The next day’s outing, however, was for an easy twitch. I only had to get out of the car and find some open space along the railing of the Arrowsic-Georgetown bridge over the Back River.
So yeah, the Steller’s Sea-Eagle is back, and it was in full (albeit fairly distant) view in our first visit with it of the year. I’ll get out of my recliner for a Steller’s Sea-Eagle any day! It was also good to catch up with a friend and get out of the house for the second day in a row.
A few days later, Jeannette and I took a walk at Winslow Park in Freeport (2/9) where we were thrilled to find 7 Barrow’s Goldeneyes (3 drakes and 4 hens), the second highest count that I have had here in nearly a decade. They put on a great show, too.

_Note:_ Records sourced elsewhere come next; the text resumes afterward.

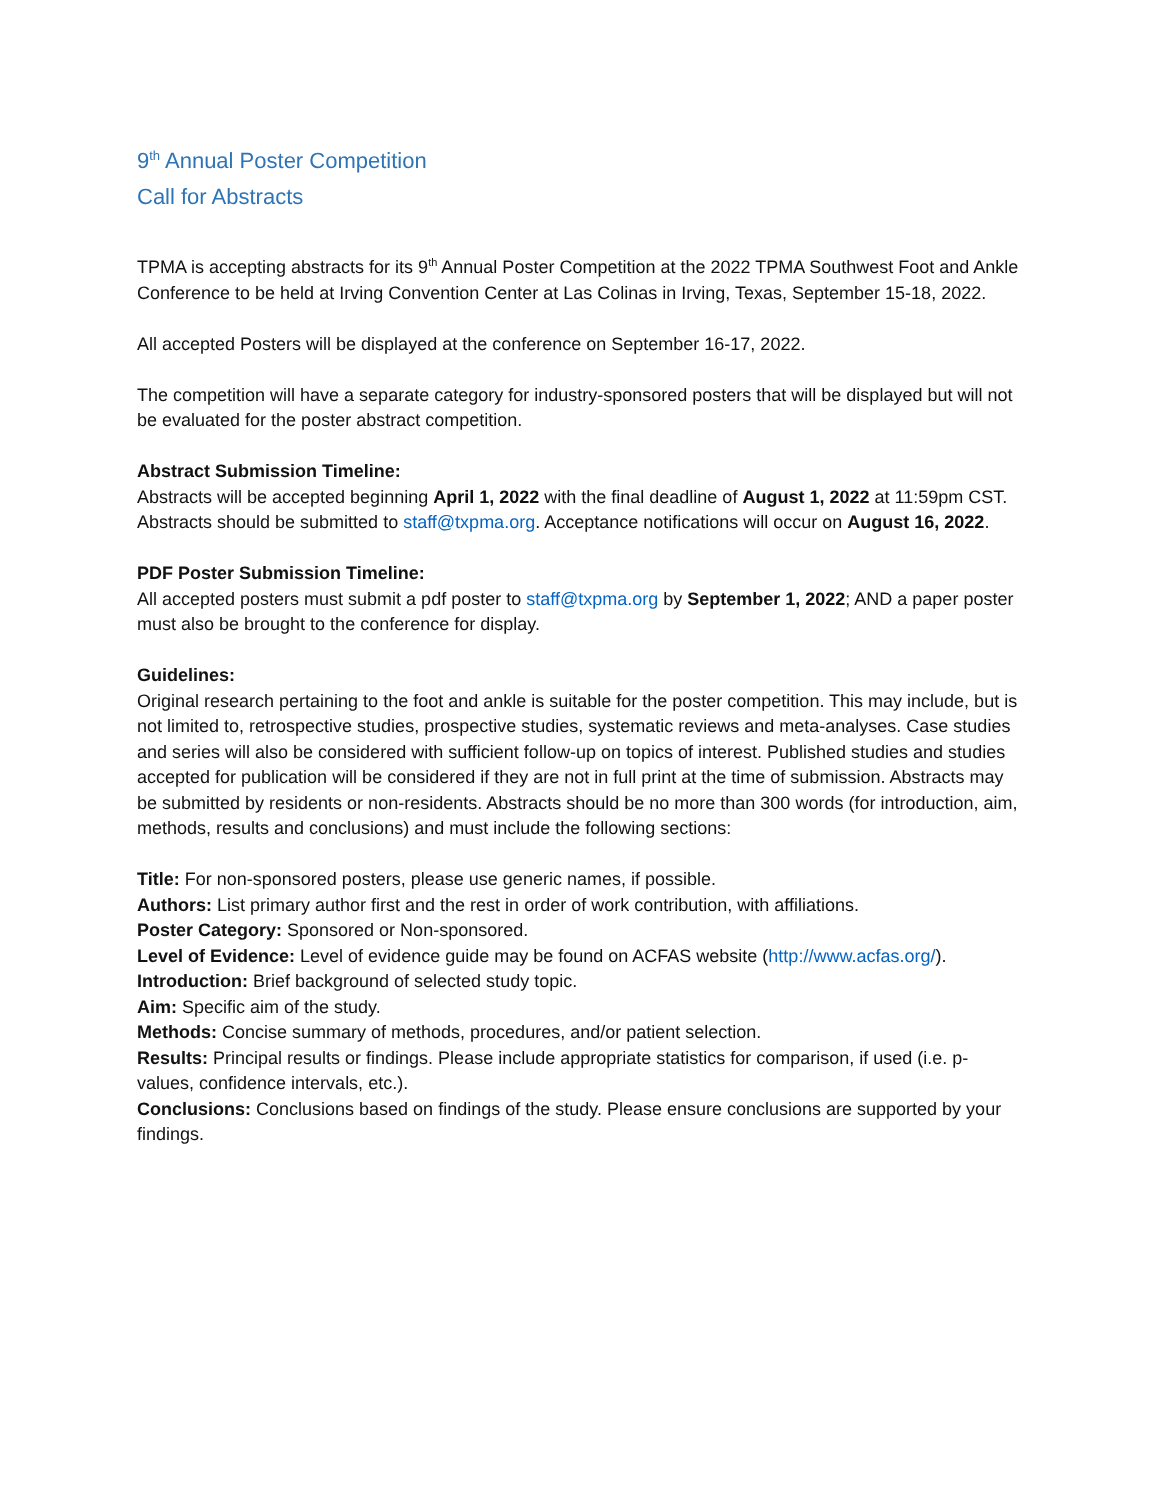9<sup>th</sup> Annual Poster Competition
Call for Abstracts
TPMA is accepting abstracts for its 9<sup>th</sup> Annual Poster Competition at the 2022 TPMA Southwest Foot and Ankle Conference to be held at Irving Convention Center at Las Colinas in Irving, Texas, September 15-18, 2022.
All accepted Posters will be displayed at the conference on September 16-17, 2022.
The competition will have a separate category for industry-sponsored posters that will be displayed but will not be evaluated for the poster abstract competition.
Abstract Submission Timeline:
Abstracts will be accepted beginning April 1, 2022 with the final deadline of August 1, 2022 at 11:59pm CST. Abstracts should be submitted to staff@txpma.org. Acceptance notifications will occur on August 16, 2022.
PDF Poster Submission Timeline:
All accepted posters must submit a pdf poster to staff@txpma.org by September 1, 2022; AND a paper poster must also be brought to the conference for display.
Guidelines:
Original research pertaining to the foot and ankle is suitable for the poster competition. This may include, but is not limited to, retrospective studies, prospective studies, systematic reviews and meta-analyses. Case studies and series will also be considered with sufficient follow-up on topics of interest. Published studies and studies accepted for publication will be considered if they are not in full print at the time of submission. Abstracts may be submitted by residents or non-residents. Abstracts should be no more than 300 words (for introduction, aim, methods, results and conclusions) and must include the following sections:
Title: For non-sponsored posters, please use generic names, if possible.
Authors: List primary author first and the rest in order of work contribution, with affiliations.
Poster Category: Sponsored or Non-sponsored.
Level of Evidence: Level of evidence guide may be found on ACFAS website (http://www.acfas.org/).
Introduction: Brief background of selected study topic.
Aim: Specific aim of the study.
Methods: Concise summary of methods, procedures, and/or patient selection.
Results: Principal results or findings. Please include appropriate statistics for comparison, if used (i.e. p-values, confidence intervals, etc.).
Conclusions: Conclusions based on findings of the study. Please ensure conclusions are supported by your findings.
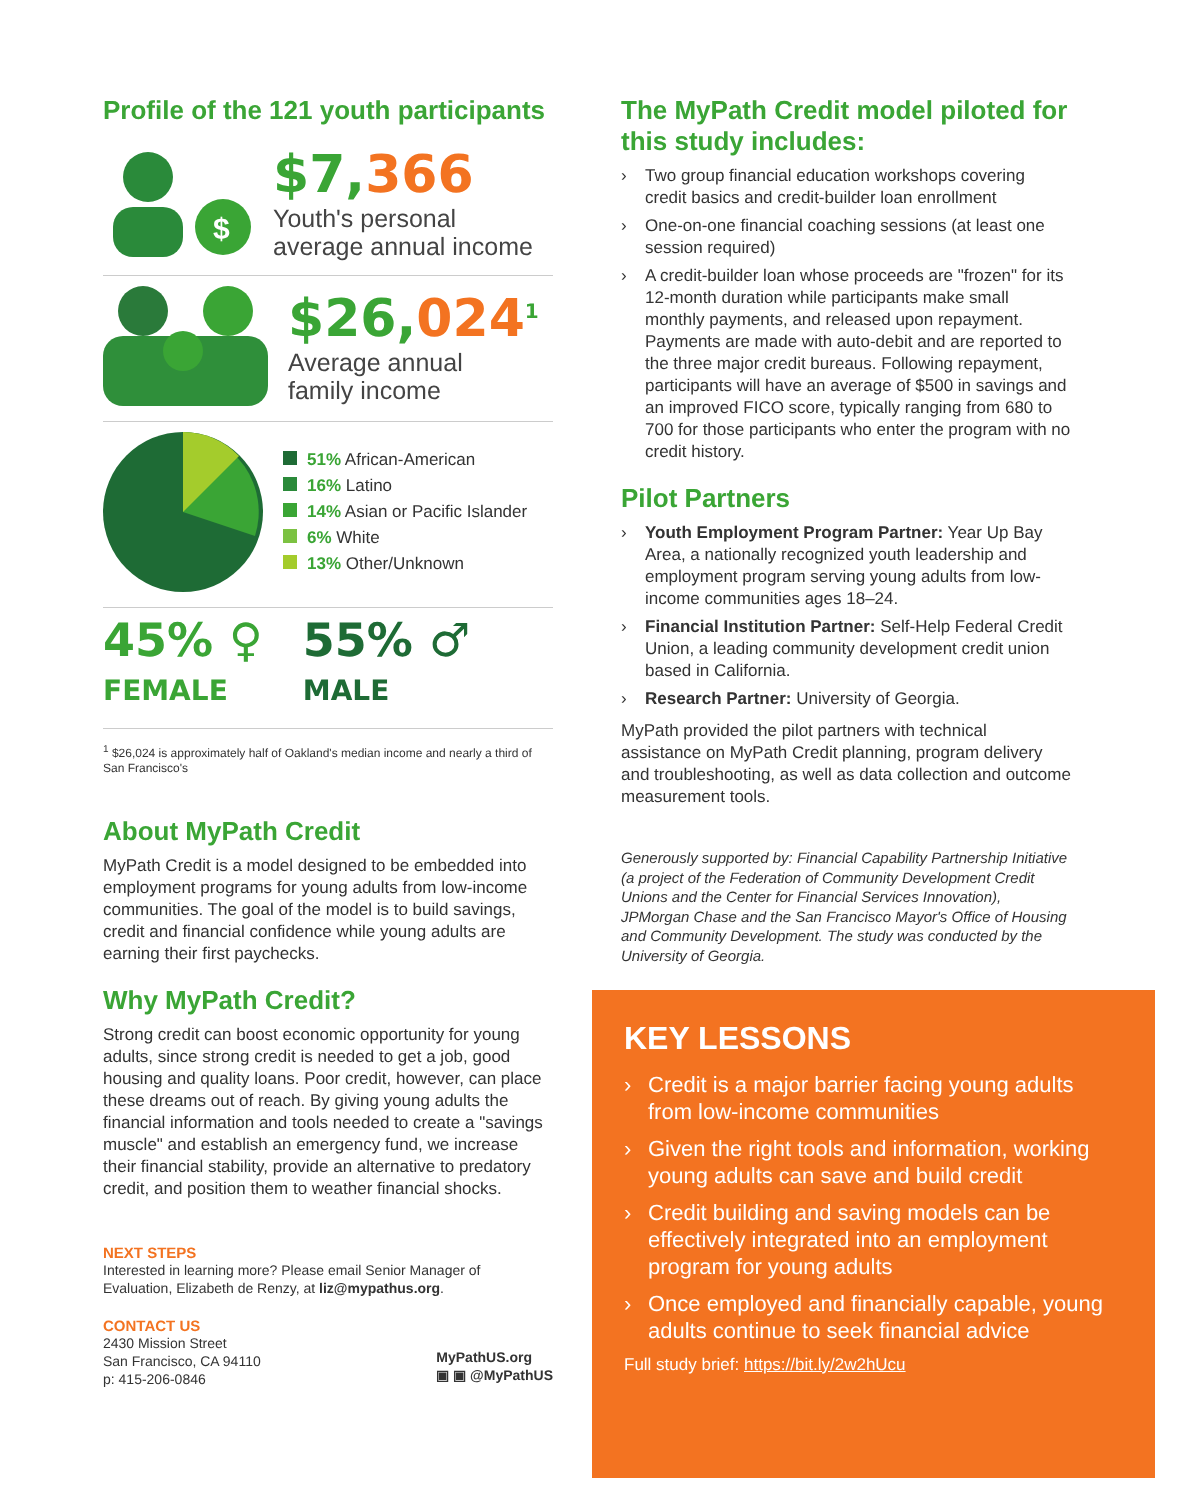Profile of the 121 youth participants
$
$7,366
Youth's personal
average annual income
$26,024<sup>1</sup>
Average annual
family income
51% African-American
16% Latino
14% Asian or Pacific Islander
6% White
13% Other/Unknown
45% ♀
FEMALE
55% ♂
MALE
<sup>1</sup> $26,024 is approximately half of Oakland's median income and nearly a third of San Francisco's
About MyPath Credit
MyPath Credit is a model designed to be embedded into employment programs for young adults from low-income communities. The goal of the model is to build savings, credit and financial confidence while young adults are earning their first paychecks.
Why MyPath Credit?
Strong credit can boost economic opportunity for young adults, since strong credit is needed to get a job, good housing and quality loans. Poor credit, however, can place these dreams out of reach. By giving young adults the financial information and tools needed to create a "savings muscle" and establish an emergency fund, we increase their financial stability, provide an alternative to predatory credit, and position them to weather financial shocks.
NEXT STEPS
Interested in learning more? Please email Senior Manager of Evaluation, Elizabeth de Renzy, at liz@mypathus.org.
CONTACT US
2430 Mission Street
San Francisco, CA 94110
p: 415-206-0846
MyPathUS.org
▣ ▣ @MyPathUS
The MyPath Credit model piloted for this study includes:
› Two group financial education workshops covering credit basics and credit-builder loan enrollment
› One-on-one financial coaching sessions (at least one session required)
› A credit-builder loan whose proceeds are "frozen" for its 12-month duration while participants make small monthly payments, and released upon repayment. Payments are made with auto-debit and are reported to the three major credit bureaus. Following repayment, participants will have an average of $500 in savings and an improved FICO score, typically ranging from 680 to 700 for those participants who enter the program with no credit history.
Pilot Partners
› Youth Employment Program Partner: Year Up Bay Area, a nationally recognized youth leadership and employment program serving young adults from low-income communities ages 18–24.
› Financial Institution Partner: Self-Help Federal Credit Union, a leading community development credit union based in California.
› Research Partner: University of Georgia.
MyPath provided the pilot partners with technical assistance on MyPath Credit planning, program delivery and troubleshooting, as well as data collection and outcome measurement tools.
Generously supported by: Financial Capability Partnership Initiative (a project of the Federation of Community Development Credit Unions and the Center for Financial Services Innovation), JPMorgan Chase and the San Francisco Mayor's Office of Housing and Community Development. The study was conducted by the University of Georgia.
KEY LESSONS
› Credit is a major barrier facing young adults from low-income communities
› Given the right tools and information, working young adults can save and build credit
› Credit building and saving models can be effectively integrated into an employment program for young adults
› Once employed and financially capable, young adults continue to seek financial advice
Full study brief: https://bit.ly/2w2hUcu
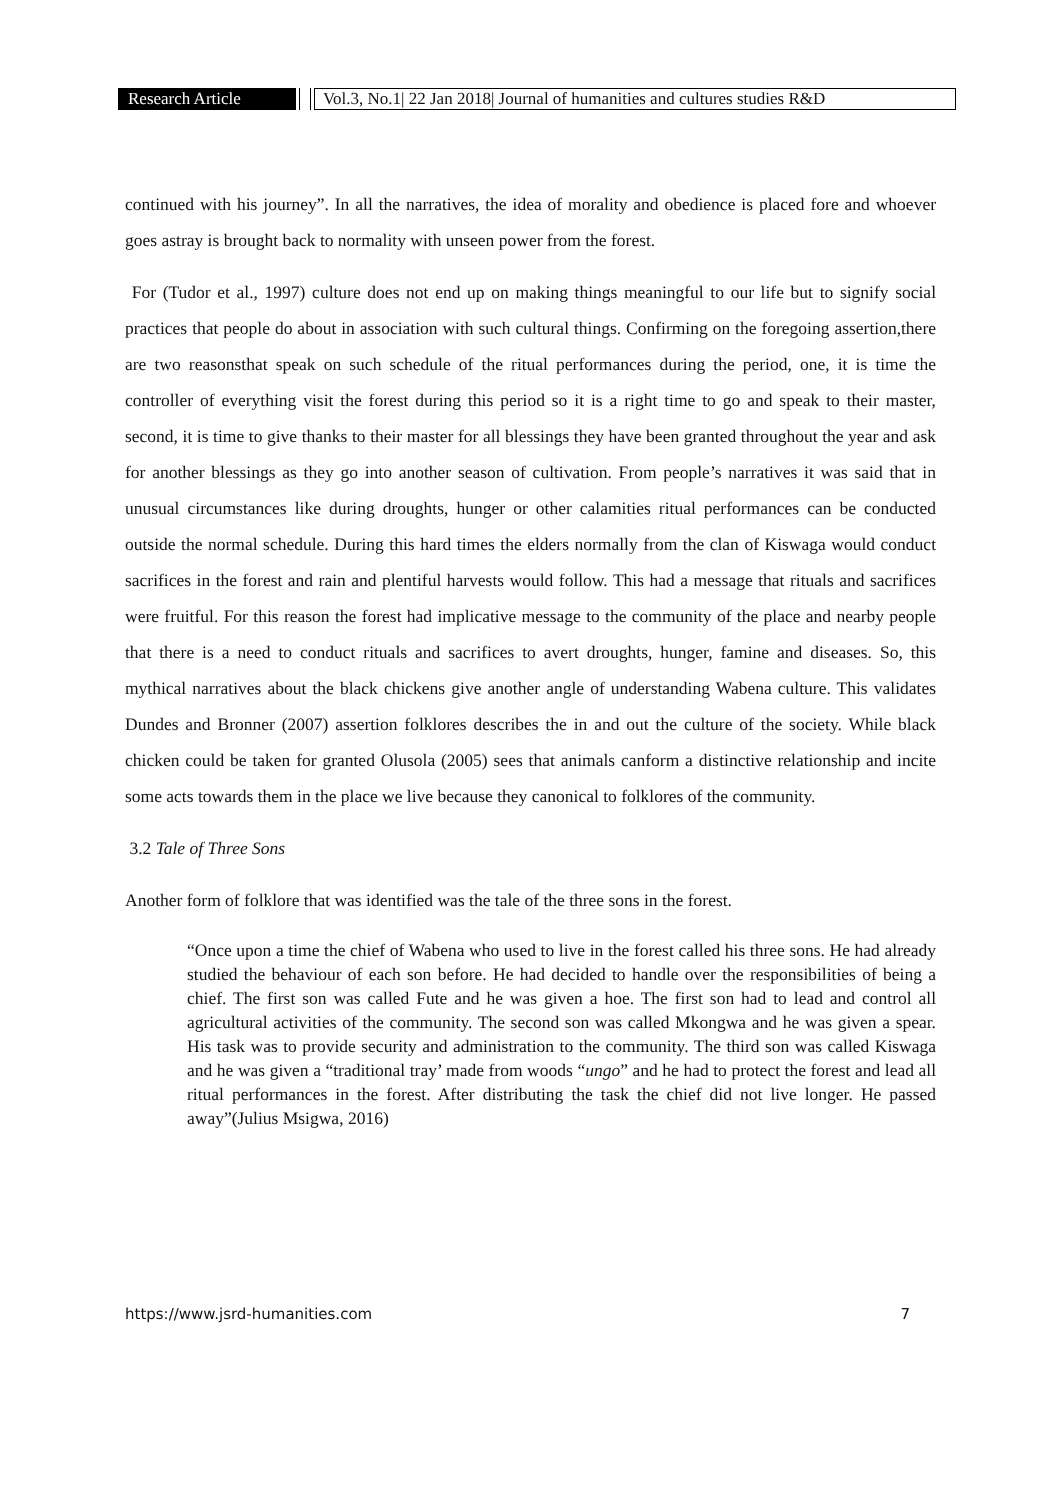Research Article
Vol.3, No.1| 22 Jan 2018| Journal of humanities and cultures studies R&D
continued with his journey”. In all the narratives, the idea of morality and obedience is placed fore and whoever goes astray is brought back to normality with unseen power from the forest.
For (Tudor et al., 1997) culture does not end up on making things meaningful to our life but to signify social practices that people do about in association with such cultural things. Confirming on the foregoing assertion,there are two reasonsthat speak on such schedule of the ritual performances during the period, one, it is time the controller of everything visit the forest during this period so it is a right time to go and speak to their master, second, it is time to give thanks to their master for all blessings they have been granted throughout the year and ask for another blessings as they go into another season of cultivation. From people’s narratives it was said that in unusual circumstances like during droughts, hunger or other calamities ritual performances can be conducted outside the normal schedule. During this hard times the elders normally from the clan of Kiswaga would conduct sacrifices in the forest and rain and plentiful harvests would follow. This had a message that rituals and sacrifices were fruitful. For this reason the forest had implicative message to the community of the place and nearby people that there is a need to conduct rituals and sacrifices to avert droughts, hunger, famine and diseases. So, this mythical narratives about the black chickens give another angle of understanding Wabena culture. This validates Dundes and Bronner (2007) assertion folklores describes the in and out the culture of the society. While black chicken could be taken for granted Olusola (2005) sees that animals canform a distinctive relationship and incite some acts towards them in the place we live because they canonical to folklores of the community.
3.2 Tale of Three Sons
Another form of folklore that was identified was the tale of the three sons in the forest.
“Once upon a time the chief of Wabena who used to live in the forest called his three sons. He had already studied the behaviour of each son before. He had decided to handle over the responsibilities of being a chief. The first son was called Fute and he was given a hoe. The first son had to lead and control all agricultural activities of the community. The second son was called Mkongwa and he was given a spear. His task was to provide security and administration to the community. The third son was called Kiswaga and he was given a “traditional tray’ made from woods “ungo” and he had to protect the forest and lead all ritual performances in the forest. After distributing the task the chief did not live longer. He passed away”(Julius Msigwa, 2016)
https://www.jsrd-humanities.com 7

A visit to the Auburn Riverwalk on the 13th yielded only one 1st-winter Iceland Gull, while a walk along Brown’s Point Road in Bowdoinham the next day produced a couple of pioneering Northern Flickers.
So there ya have it…my last month of birdwatching. With slow progress on my recovery, I expect feeder-watching will dominate my activity for a few more weeks, but temperature swings will make that interesting…and hopefully another snowstorm or two. I need to be out and about with few limitations by the time spring is here to stay!
Thanks so much for your amazing account of the Sharp-shinned Hawk attack–and, wondering if, as Climate Change exacerbates , species may have to adapt to more urgent and aggressive means of survival. (?)
I will be moving back to Maine (from New Mexico) sometime late or early summer, if a place is available…will be ready to visit and bird Monhegan Island again!
Well, it’s always been an Accipiter eat Accipiter world out there, so this is probably nothing new. However. the northward increase of Cooper’s Hawks due in part to Climate Change is undoubtedly putting more predation pressure on Sharp-shinned Hawks, however.